Going the other way – back bend twists impose compound strains on your spine and can be relatively dangerous. This category includes things like a camel pose with one hand back on the heel behind and the other reaching across behind your back, grabbing the first arm by the elbow. Here, turn your head and look over your shoulder at the hand on the heel. Puff your chest out like a diva. Be sure to keep pushing your hips forward – ideally your thighs will remain vertical with your hips square and directly above your knees. You can set up facing the wall with knees and hips already aligned and pressing into the wall, maintaining that alignment throughout the pose.
A much simpler (and less dangerous) pose is an upward facing dog, looking over one shoulder to see your toes, or maybe even your hips. Again, remember the GET principle. Don’t throw your head back in upward dog, but extend the crown to the ceiling, maximizing the length of your spine before commencing the twist (all the while, keeping those hands gripping the ground like bird’s claws [see low arm balances]).
Other back-bend twists include the wild thing, which I’m not going to go into. It’s worth noting that this pose is so controversial that Yoga Journal asks whether it can ever be practised safely (find the article here).
The reverse dog is not actually a twist when you finally get into it, but you can’t get there without twisting while bending. I won’t go into it, but this image is the final in a series from a detailed discussion of how to “flip the dog” which you can find here on the Love in Motion blog.

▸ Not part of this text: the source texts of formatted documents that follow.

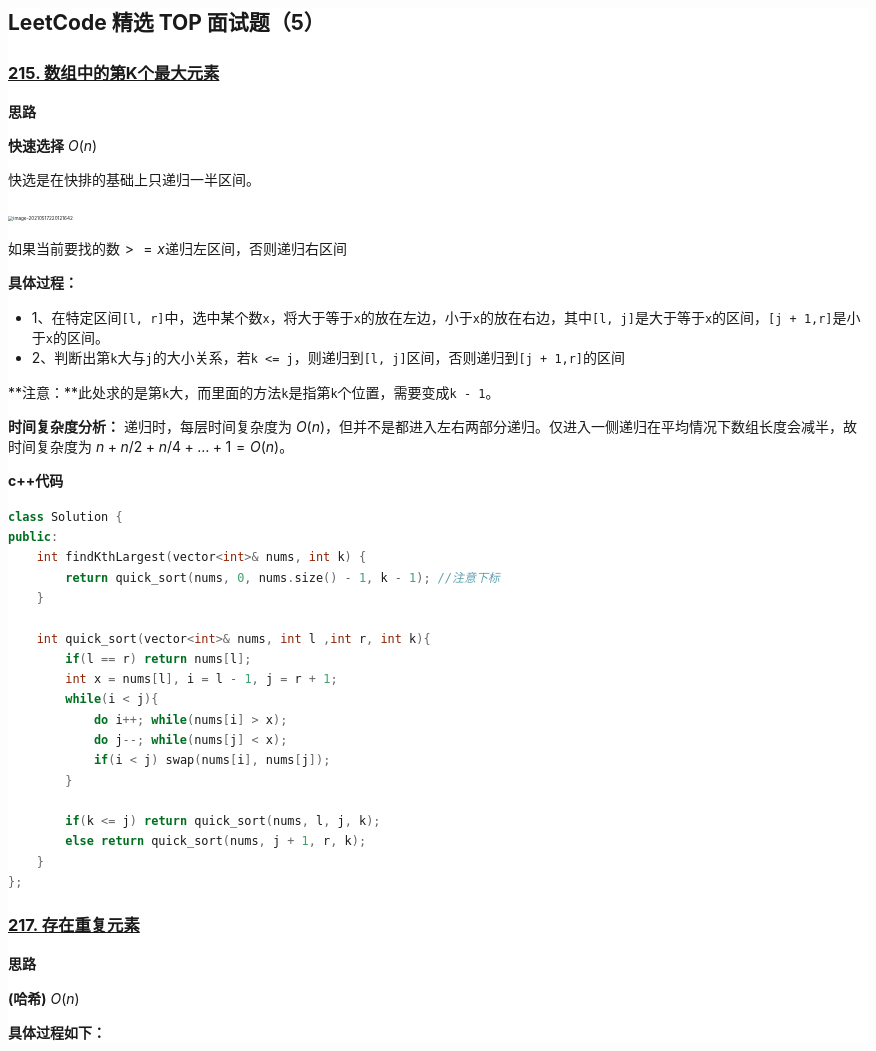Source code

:## LeetCode 精选 TOP 面试题（5）

### [215. 数组中的第K个最大元素](https://leetcode-cn.com/problems/kth-largest-element-in-an-array/)

**思路**

**快速选择** $O(n)$

快选是在快排的基础上只递归一半区间。

<img src="https://gitee.com/zhao-xiaolong1/cloudeimage/raw/master/img/image-20210517220121642.png" alt="image-20210517220121642" style="zoom: 33%;" />

如果当前要找的数$>=x$递归左区间，否则递归右区间

**具体过程：** 

- 1、在特定区间`[l, r]`中，选中某个数`x`，将大于等于`x`的放在左边，小于`x`的放在右边，其中`[l, j]`是大于等于`x`的区间，`[j + 1,r]`是小于`x`的区间。
- 2、判断出第`k`大与`j`的大小关系，若`k <= j`，则递归到`[l, j]`区间，否则递归到`[j + 1,r]`的区间

**注意：**此处求的是第`k`大，而里面的方法`k`是指第`k`个位置，需要变成`k - 1`。 

**时间复杂度分析：**  递归时，每层时间复杂度为 $O(n)$，但并不是都进入左右两部分递归。仅进入一侧递归在平均情况下数组长度会减半，故时间复杂度为 $n+n/2+n/4+…+1=O(n)$。

**c++代码**

```c++
class Solution {
public:
    int findKthLargest(vector<int>& nums, int k) {
        return quick_sort(nums, 0, nums.size() - 1, k - 1); //注意下标
    }

    int quick_sort(vector<int>& nums, int l ,int r, int k){
        if(l == r) return nums[l];
        int x = nums[l], i = l - 1, j = r + 1;
        while(i < j){
            do i++; while(nums[i] > x);
            do j--; while(nums[j] < x);
            if(i < j) swap(nums[i], nums[j]);
        }

        if(k <= j) return quick_sort(nums, l, j, k);
        else return quick_sort(nums, j + 1, r, k);
    }
};
```

### [217. 存在重复元素](https://leetcode-cn.com/problems/contains-duplicate/)

**思路**

**(哈希)**   $O(n)$

**具体过程如下：**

That’s enough description of poses. On more general notes, it is worth thinking about the drishti (the visual focal point) – your body tends to turn in the direction that you are looking. Challenge yourself by looking further in the direction that you want to go. But remain aware of keeping your eyes parallel with your shoulders, to keep your torso square.

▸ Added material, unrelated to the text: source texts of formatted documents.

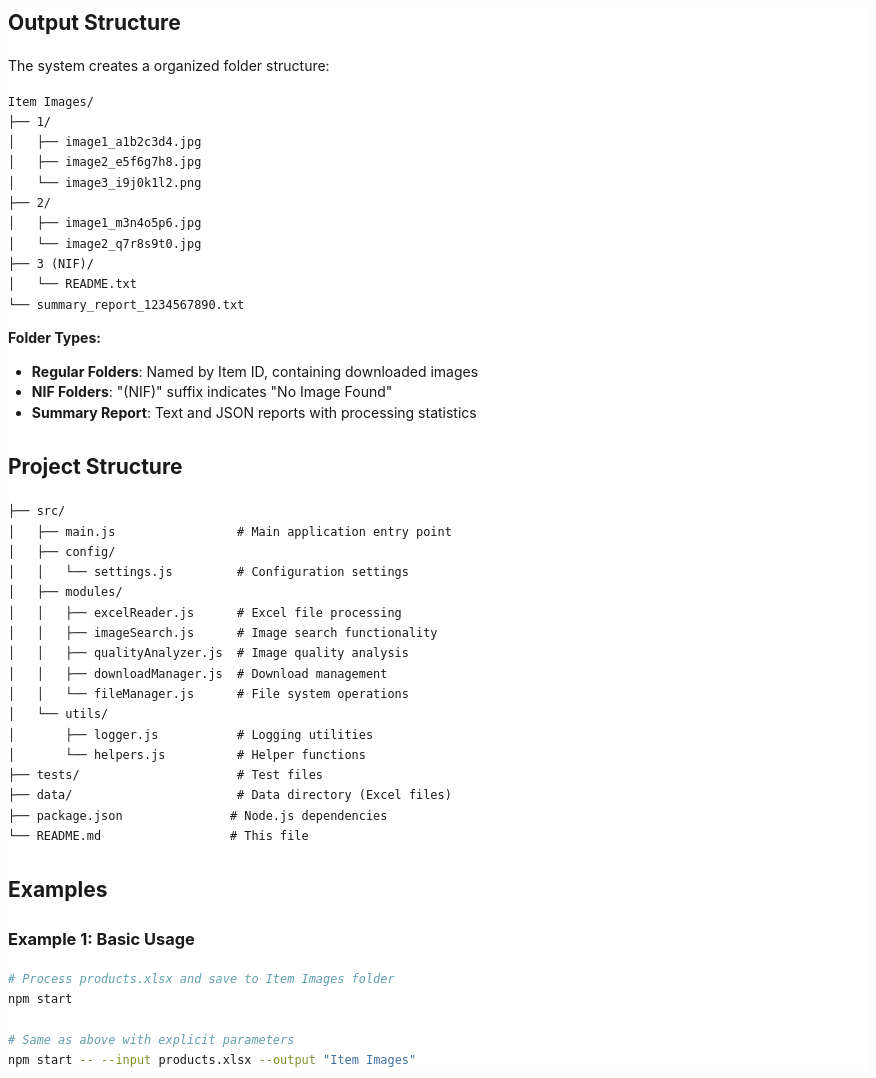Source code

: ## Output Structure

The system creates a organized folder structure:

```
Item Images/
├── 1/
│   ├── image1_a1b2c3d4.jpg
│   ├── image2_e5f6g7h8.jpg
│   └── image3_i9j0k1l2.png
├── 2/
│   ├── image1_m3n4o5p6.jpg
│   └── image2_q7r8s9t0.jpg
├── 3 (NIF)/
│   └── README.txt
└── summary_report_1234567890.txt
```

**Folder Types:**
- **Regular Folders**: Named by Item ID, containing downloaded images
- **NIF Folders**: "(NIF)" suffix indicates "No Image Found"
- **Summary Report**: Text and JSON reports with processing statistics

## Project Structure

```
├── src/
│   ├── main.js                 # Main application entry point
│   ├── config/
│   │   └── settings.js         # Configuration settings
│   ├── modules/
│   │   ├── excelReader.js      # Excel file processing
│   │   ├── imageSearch.js      # Image search functionality
│   │   ├── qualityAnalyzer.js  # Image quality analysis
│   │   ├── downloadManager.js  # Download management
│   │   └── fileManager.js      # File system operations
│   └── utils/
│       ├── logger.js           # Logging utilities
│       └── helpers.js          # Helper functions
├── tests/                      # Test files
├── data/                       # Data directory (Excel files)
├── package.json               # Node.js dependencies
└── README.md                  # This file
```

## Examples

### Example 1: Basic Usage
```bash
# Process products.xlsx and save to Item Images folder
npm start

# Same as above with explicit parameters
npm start -- --input products.xlsx --output "Item Images"
```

It may seem far-fetched, but you can also steer your body by pointing your tongue in the direction that you want your head to turn.
In all of these poses, the importance of engaging the bandhas cannot be emphasized enough (see bandhas workshop). When a foot is your foundation, it must be engaged. When it is in the air (when you’re standing on the other one) it must be engaged. Your hands must stay engaged, to help keep hri bandha engaged, to help keep mulabandha engaged, to keep the core charged and maximally effective.
Besides core strengthening, detoxing, loosening up, lightening up, freeing yourself from the constrictions of everyday life (because all of that isn’t enough!), twisting challenges the balance between the left and right hemispheres of the brain. Twisting demands that there be lots of traffic across the hemispheres of the brain, but generating lots of traffic across the eyes even while engaging the balance receptors, moving across up / down, left / right and in / out. It moves drishti away from the comfort zone, moving the point of focus in the course of deepening the pose. In short, it is not only relaxing / refreshing / detoxing. It also stimulates a lot of mental balancing.
I think that’s enough about twisting for this blog.